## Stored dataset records

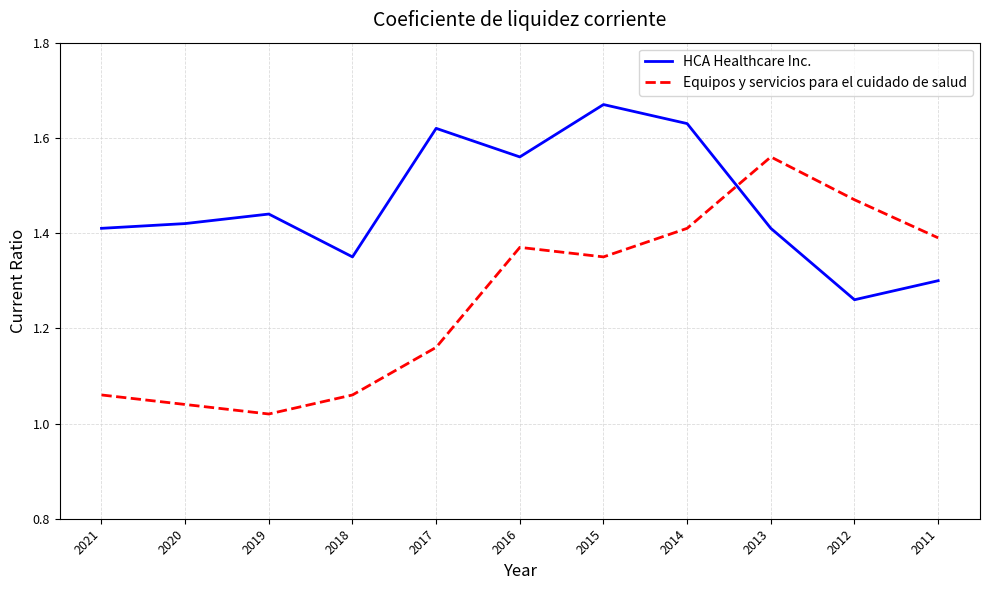

Between which two adjacent categories do Equipos y servicios para el cuidado de salud and HCA Healthcare Inc. first intersect?

2014 and 2013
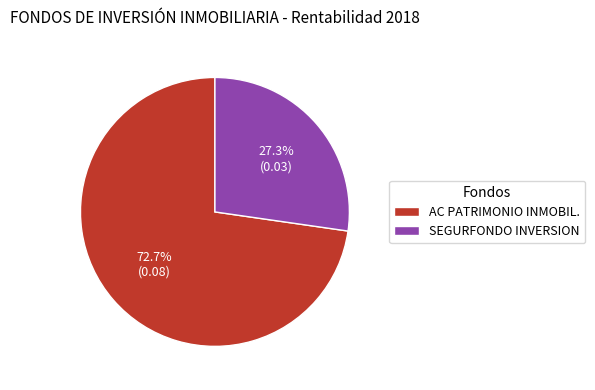

How many slices are in this pie chart?

2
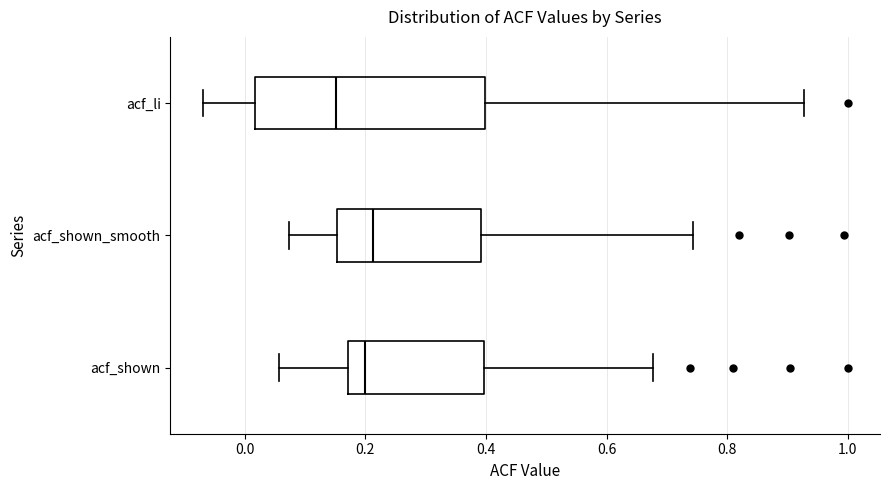

Reading bottom to top, read every box against the x-axis: the position of its median line, the range the box covers, and the ends of its whiskers. The values are not printed on the chart, so give them approximately, as read against the axis.

acf_shown: median 0.20, box 0.18 to 0.40, whiskers 0.06 to 0.68
acf_shown_smooth: median 0.22, box 0.16 to 0.40, whiskers 0.08 to 0.74
acf_li: median 0.16, box 0.02 to 0.40, whiskers -0.06 to 0.92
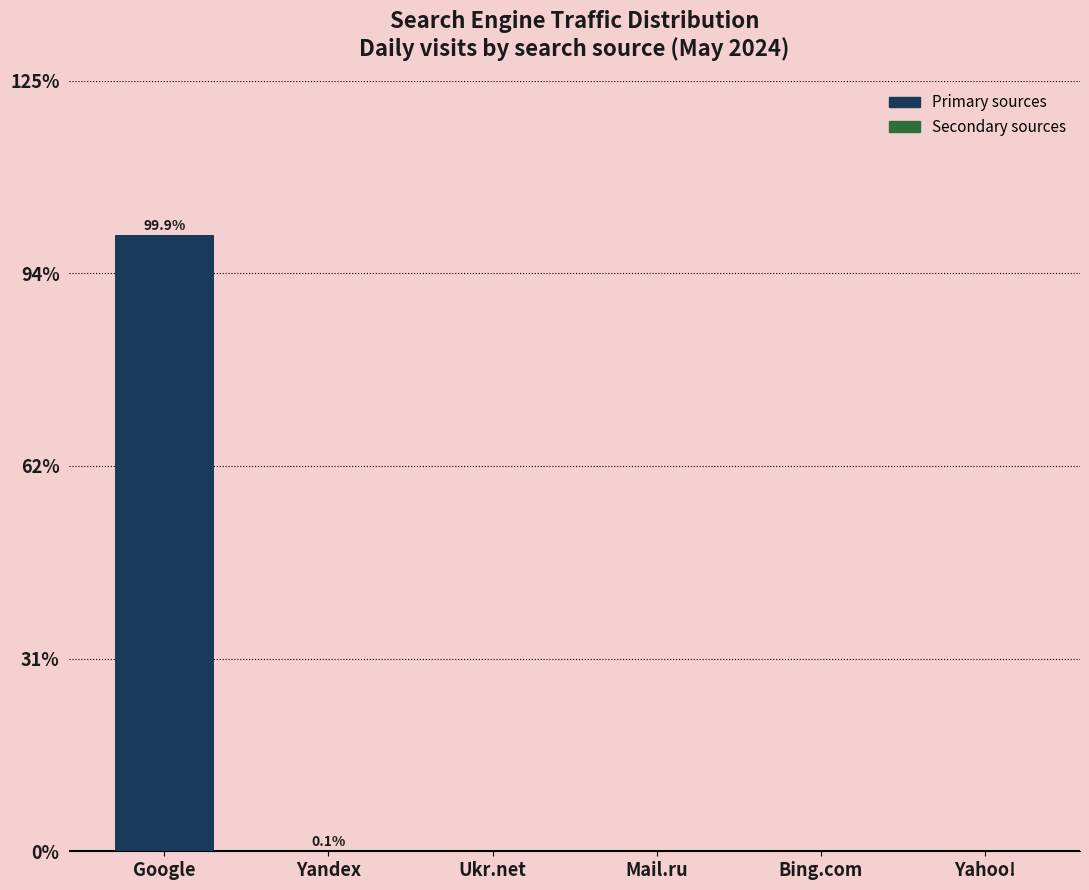

How many series are shown in this chart?

1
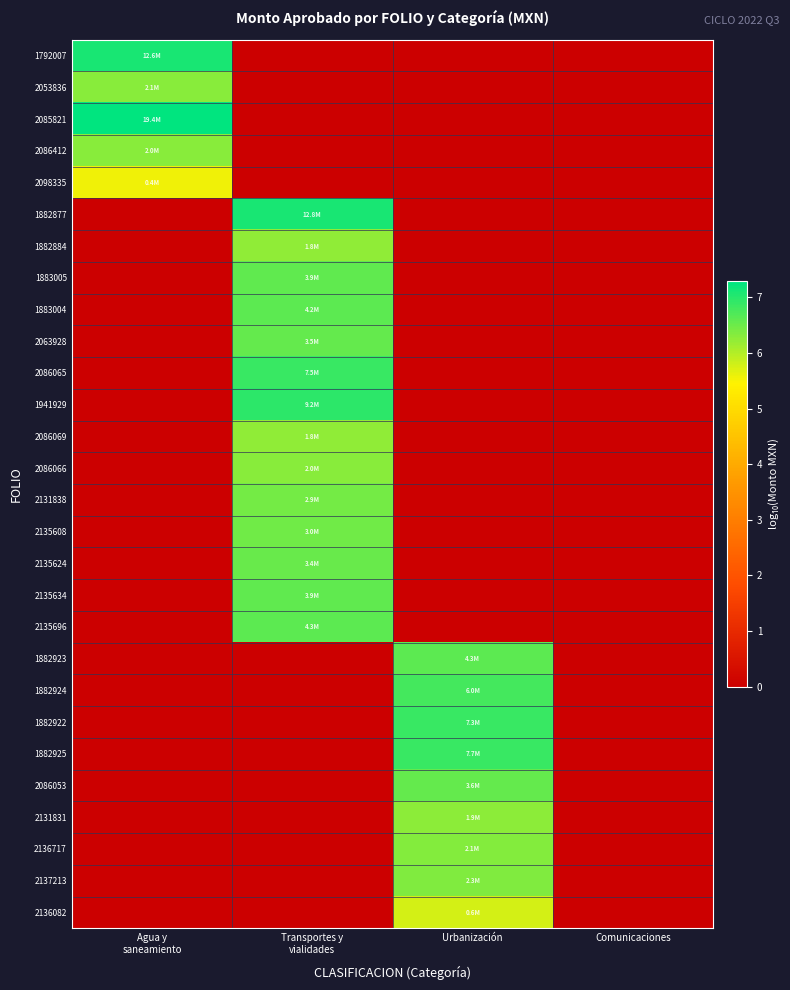

What is the difference between the highest and lowest values at Transportes y
vialidades?

7.1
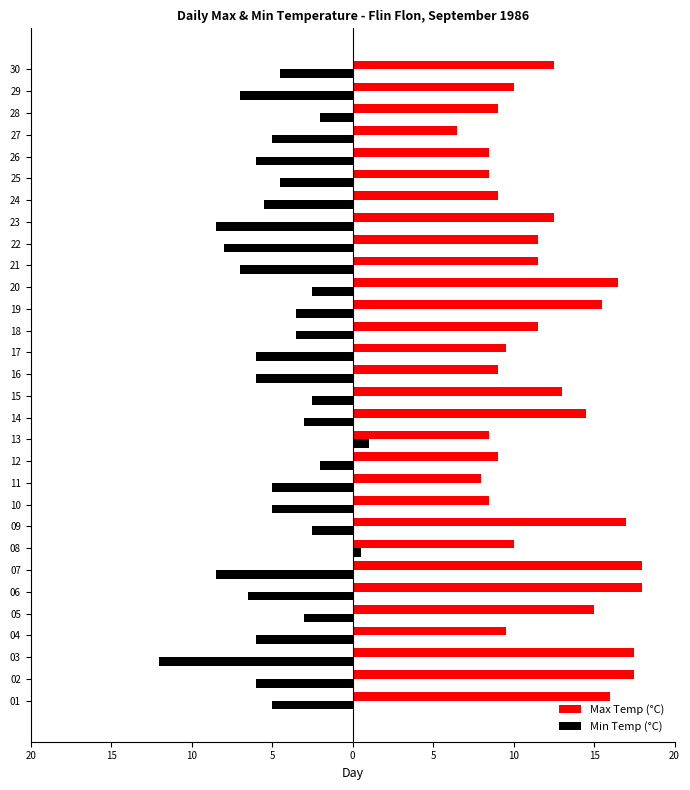

What is the label of the 3rd bar from the right?

27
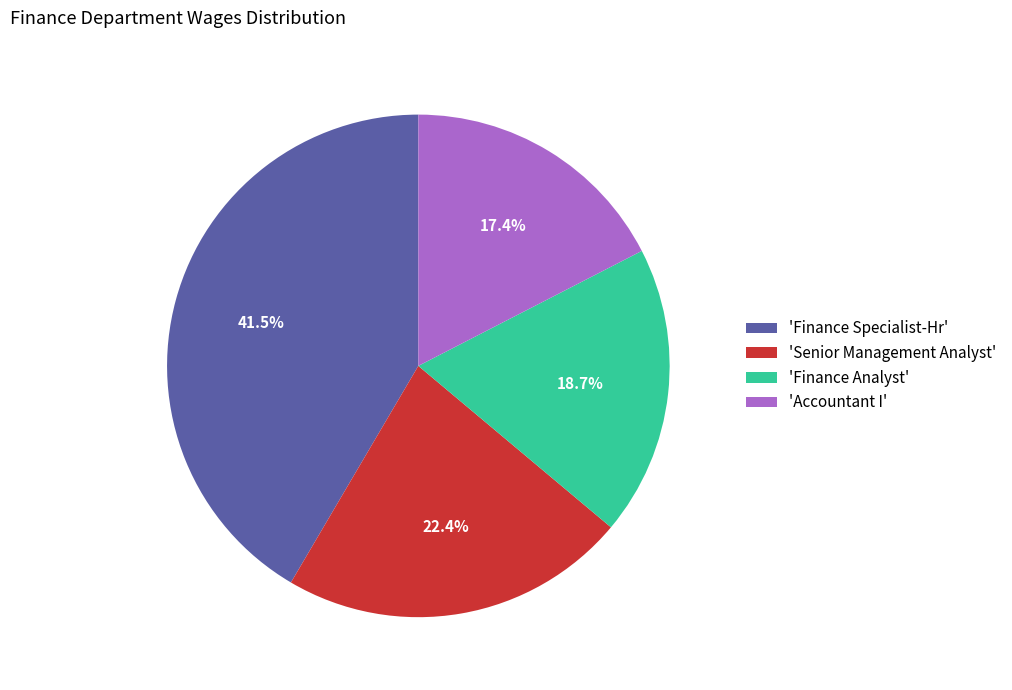

Is there any slice that represents more than half of the pie?

No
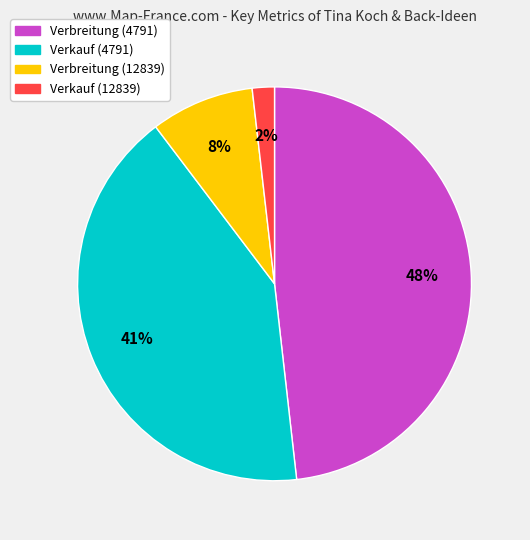

What is the ratio of the value at Verbreitung (4791) to the value at Verkauf (4791)?

1.2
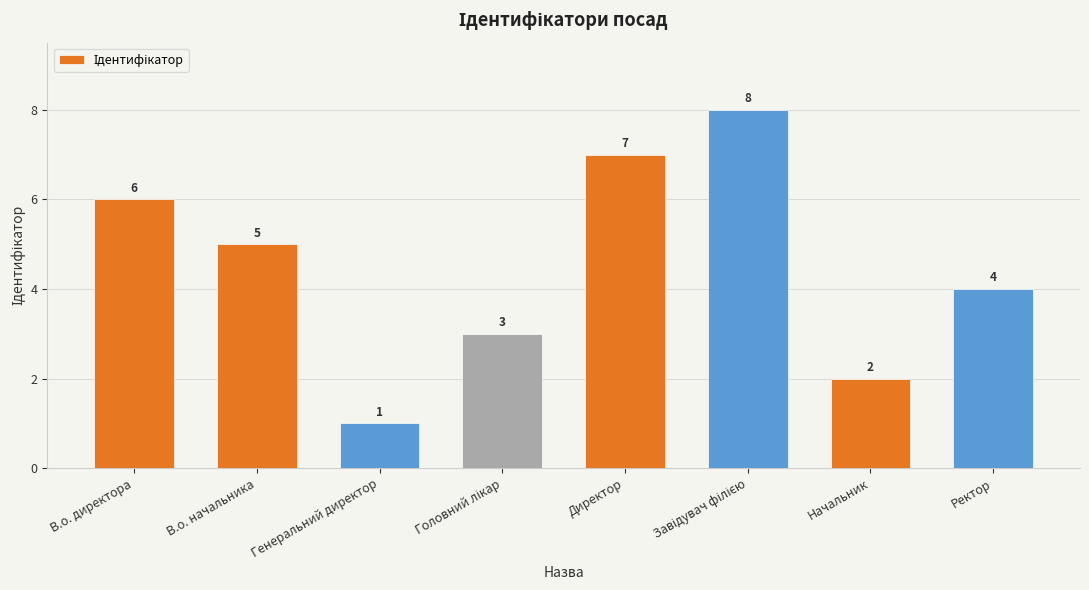

How many bars are there in total?

8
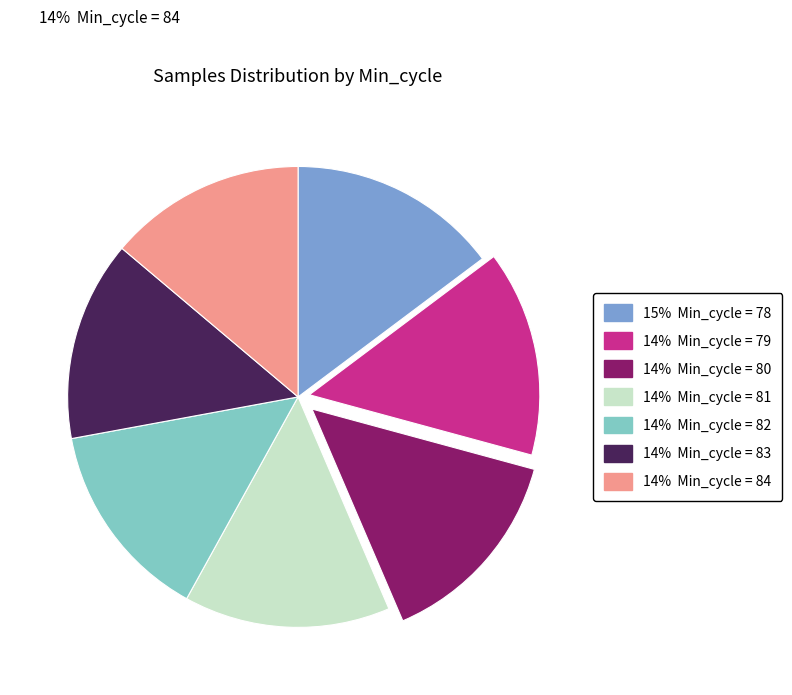

Combined, do 14% Min_cycle = 83 and 14% Min_cycle = 81 account for over 50%?

No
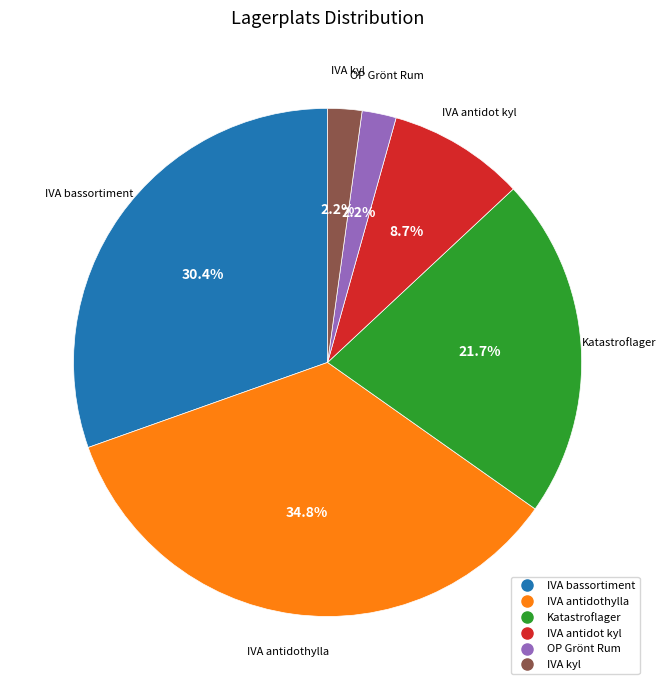

To the nearest percent, what is the difference between the largest and smallest slice percentages?

33%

## TASK BRIEF
Please copy every one of the records above word for word, leaving out the pictures.

## RESULT OF THIS EXERCISE
Between which two adjacent categories do Equipos y servicios para el cuidado de salud and HCA Healthcare Inc. first intersect?

2014 and 2013

How many slices are in this pie chart?

2

Reading bottom to top, read every box against the x-axis: the position of its median line, the range the box covers, and the ends of its whiskers. The values are not printed on the chart, so give them approximately, as read against the axis.

acf_shown: median 0.20, box 0.18 to 0.40, whiskers 0.06 to 0.68
acf_shown_smooth: median 0.22, box 0.16 to 0.40, whiskers 0.08 to 0.74
acf_li: median 0.16, box 0.02 to 0.40, whiskers -0.06 to 0.92

How many series are shown in this chart?

1

What is the difference between the highest and lowest values at Transportes y
vialidades?

7.1

What is the label of the 3rd bar from the right?

27

Is there any slice that represents more than half of the pie?

No

What is the ratio of the value at Verbreitung (4791) to the value at Verkauf (4791)?

1.2

How many bars are there in total?

8

Combined, do 14% Min_cycle = 83 and 14% Min_cycle = 81 account for over 50%?

No

To the nearest percent, what is the difference between the largest and smallest slice percentages?

33%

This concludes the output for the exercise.